__AIM__: Switch "image" to "scan" and write out the listing from the line with "segment 'left heart ventricle'" through the end of the listing, with nothing else changed and the pictures left out.

__DATASET CONTENT__:
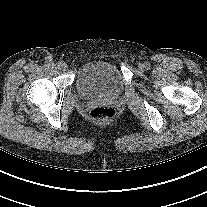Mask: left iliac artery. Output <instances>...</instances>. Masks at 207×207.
I'll return each instance as SVG.
<instances>
[{"mask_svg":"<svg viewBox=\"0 0 207 207\" xmlns=\"http://www.w3.org/2000/svg\"><path fill=\"white\" fill-rule=\"evenodd\" d=\"M146 67H147V69H150V64L146 63Z\"/></svg>","mask_w":207,"mask_h":207,"instance_id":"left-iliac-artery-1","label":"left iliac artery"}]
</instances>
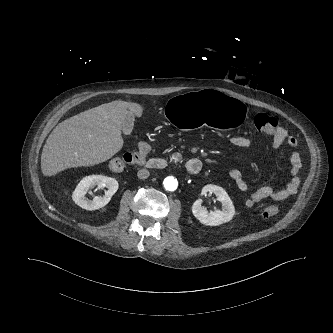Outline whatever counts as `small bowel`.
<instances>
[{
  "instance_id": "1",
  "label": "small bowel",
  "mask_w": 333,
  "mask_h": 333,
  "mask_svg": "<svg viewBox=\"0 0 333 333\" xmlns=\"http://www.w3.org/2000/svg\"><path fill=\"white\" fill-rule=\"evenodd\" d=\"M272 140L270 146L272 149H278L283 144H287L292 148H297L298 140L297 138L290 134L287 129L281 125H276L275 130L272 133ZM231 144L239 149H249L253 146V141L248 137L235 135L230 138ZM133 149L135 152L141 155H147L151 151V146L149 143L143 140H137L133 144ZM290 174L291 179L288 184L279 190L273 189L271 186L265 185L254 190L249 196L245 199V205L249 208L255 206L262 200H272L275 202H282L289 199L292 195L295 194L297 188L300 184V179L298 174L302 169V160L299 153L294 152L290 156ZM229 178L235 183L236 187L241 192H247L249 190L248 184L244 179L243 173L239 169H231L228 173Z\"/></svg>"
}]
</instances>
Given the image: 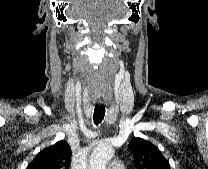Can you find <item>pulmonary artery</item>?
I'll use <instances>...</instances> for the list:
<instances>
[{"mask_svg": "<svg viewBox=\"0 0 208 169\" xmlns=\"http://www.w3.org/2000/svg\"><path fill=\"white\" fill-rule=\"evenodd\" d=\"M108 169H125L123 162L114 160L108 165Z\"/></svg>", "mask_w": 208, "mask_h": 169, "instance_id": "obj_1", "label": "pulmonary artery"}]
</instances>
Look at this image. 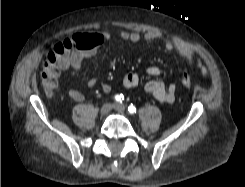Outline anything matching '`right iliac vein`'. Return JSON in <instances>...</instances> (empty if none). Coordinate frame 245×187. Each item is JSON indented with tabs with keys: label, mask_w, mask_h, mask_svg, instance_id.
Masks as SVG:
<instances>
[{
	"label": "right iliac vein",
	"mask_w": 245,
	"mask_h": 187,
	"mask_svg": "<svg viewBox=\"0 0 245 187\" xmlns=\"http://www.w3.org/2000/svg\"><path fill=\"white\" fill-rule=\"evenodd\" d=\"M112 107H113V105L111 103H105L104 105H102V107L100 109V113L102 115H106L111 111Z\"/></svg>",
	"instance_id": "1"
}]
</instances>
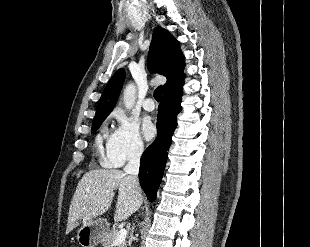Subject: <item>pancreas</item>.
<instances>
[{"label": "pancreas", "instance_id": "cf45deb5", "mask_svg": "<svg viewBox=\"0 0 310 247\" xmlns=\"http://www.w3.org/2000/svg\"><path fill=\"white\" fill-rule=\"evenodd\" d=\"M118 231L113 228L110 232H108L104 238L102 239V245L103 247H112L113 240L115 239ZM118 247H127V242L124 241L121 244L117 245Z\"/></svg>", "mask_w": 310, "mask_h": 247}]
</instances>
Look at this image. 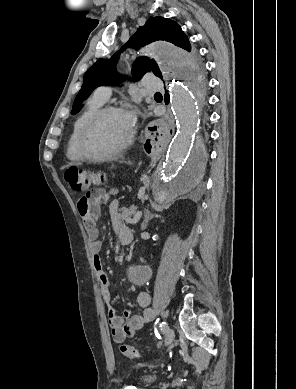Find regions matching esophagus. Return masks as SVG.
I'll return each instance as SVG.
<instances>
[{
    "label": "esophagus",
    "mask_w": 296,
    "mask_h": 389,
    "mask_svg": "<svg viewBox=\"0 0 296 389\" xmlns=\"http://www.w3.org/2000/svg\"><path fill=\"white\" fill-rule=\"evenodd\" d=\"M145 127L148 131L149 136L155 138L163 133L166 127V122L164 118H161L158 121H155L152 118H147L145 122Z\"/></svg>",
    "instance_id": "esophagus-1"
}]
</instances>
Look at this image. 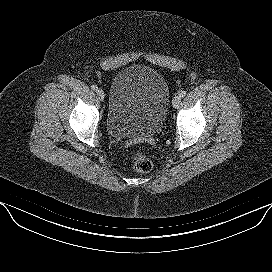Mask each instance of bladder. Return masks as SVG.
Segmentation results:
<instances>
[{"instance_id":"31cf9c89","label":"bladder","mask_w":272,"mask_h":272,"mask_svg":"<svg viewBox=\"0 0 272 272\" xmlns=\"http://www.w3.org/2000/svg\"><path fill=\"white\" fill-rule=\"evenodd\" d=\"M169 102L168 83L159 71L143 64L127 66L111 82L107 130L121 139L152 137L165 123Z\"/></svg>"}]
</instances>
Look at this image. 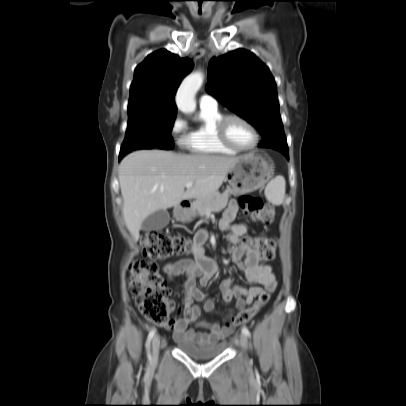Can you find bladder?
Wrapping results in <instances>:
<instances>
[{
  "mask_svg": "<svg viewBox=\"0 0 406 406\" xmlns=\"http://www.w3.org/2000/svg\"><path fill=\"white\" fill-rule=\"evenodd\" d=\"M179 350L187 356L197 360H208L218 356L224 349L223 345L210 344H194L184 341L177 342Z\"/></svg>",
  "mask_w": 406,
  "mask_h": 406,
  "instance_id": "bladder-1",
  "label": "bladder"
}]
</instances>
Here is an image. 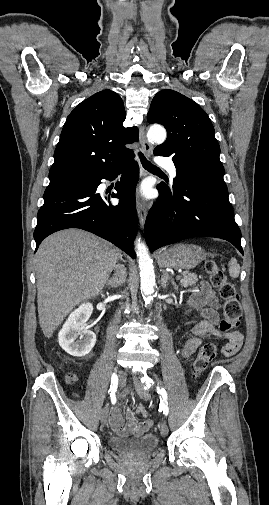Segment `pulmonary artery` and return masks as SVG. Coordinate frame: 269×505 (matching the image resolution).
<instances>
[{"label": "pulmonary artery", "mask_w": 269, "mask_h": 505, "mask_svg": "<svg viewBox=\"0 0 269 505\" xmlns=\"http://www.w3.org/2000/svg\"><path fill=\"white\" fill-rule=\"evenodd\" d=\"M158 165L166 169L172 178L176 177L177 171L174 163L170 159H159Z\"/></svg>", "instance_id": "pulmonary-artery-1"}]
</instances>
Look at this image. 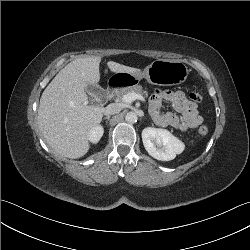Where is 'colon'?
I'll list each match as a JSON object with an SVG mask.
<instances>
[{
  "instance_id": "5ec220e1",
  "label": "colon",
  "mask_w": 250,
  "mask_h": 250,
  "mask_svg": "<svg viewBox=\"0 0 250 250\" xmlns=\"http://www.w3.org/2000/svg\"><path fill=\"white\" fill-rule=\"evenodd\" d=\"M189 97L195 103H200L203 99L202 93L199 90L191 91ZM207 133H208V128L206 126H201L198 129L197 137L205 136Z\"/></svg>"
}]
</instances>
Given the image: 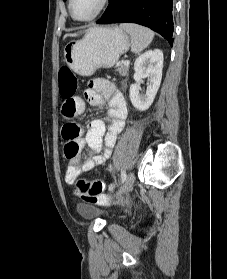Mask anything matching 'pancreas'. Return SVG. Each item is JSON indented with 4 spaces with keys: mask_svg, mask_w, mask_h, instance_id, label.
<instances>
[{
    "mask_svg": "<svg viewBox=\"0 0 227 279\" xmlns=\"http://www.w3.org/2000/svg\"><path fill=\"white\" fill-rule=\"evenodd\" d=\"M116 71H118L121 76H126L128 75L129 65L120 64L117 67Z\"/></svg>",
    "mask_w": 227,
    "mask_h": 279,
    "instance_id": "pancreas-1",
    "label": "pancreas"
}]
</instances>
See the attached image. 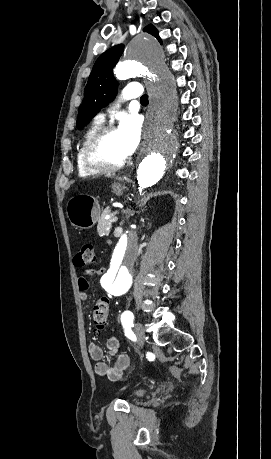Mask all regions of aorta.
I'll list each match as a JSON object with an SVG mask.
<instances>
[{
  "label": "aorta",
  "instance_id": "aorta-1",
  "mask_svg": "<svg viewBox=\"0 0 271 459\" xmlns=\"http://www.w3.org/2000/svg\"><path fill=\"white\" fill-rule=\"evenodd\" d=\"M127 58L114 69L119 80L144 75L150 84V112L144 142L140 150L137 181L142 190L160 181L171 168L178 143L173 123L176 119L175 79L166 66L159 44L149 36H138L127 48ZM138 256V234L127 228L120 237L101 277V285L110 294L120 296L132 285V267Z\"/></svg>",
  "mask_w": 271,
  "mask_h": 459
}]
</instances>
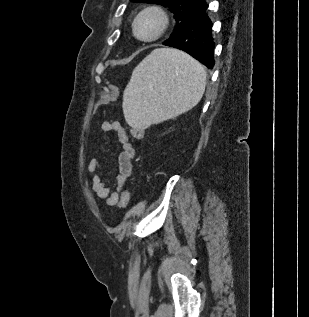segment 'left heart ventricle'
Masks as SVG:
<instances>
[{
	"label": "left heart ventricle",
	"mask_w": 309,
	"mask_h": 317,
	"mask_svg": "<svg viewBox=\"0 0 309 317\" xmlns=\"http://www.w3.org/2000/svg\"><path fill=\"white\" fill-rule=\"evenodd\" d=\"M156 20L152 17H146L140 22L139 30L141 35L149 36L156 28Z\"/></svg>",
	"instance_id": "obj_1"
}]
</instances>
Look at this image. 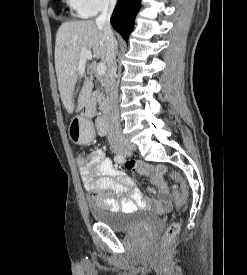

__ANSWER FOR THIS EXERCISE__:
segment 'left heart ventricle'
Masks as SVG:
<instances>
[{
	"label": "left heart ventricle",
	"mask_w": 309,
	"mask_h": 317,
	"mask_svg": "<svg viewBox=\"0 0 309 317\" xmlns=\"http://www.w3.org/2000/svg\"><path fill=\"white\" fill-rule=\"evenodd\" d=\"M156 20L152 17H146L140 22L139 30L141 35L149 36L156 28Z\"/></svg>",
	"instance_id": "obj_1"
}]
</instances>
Look at this scan. 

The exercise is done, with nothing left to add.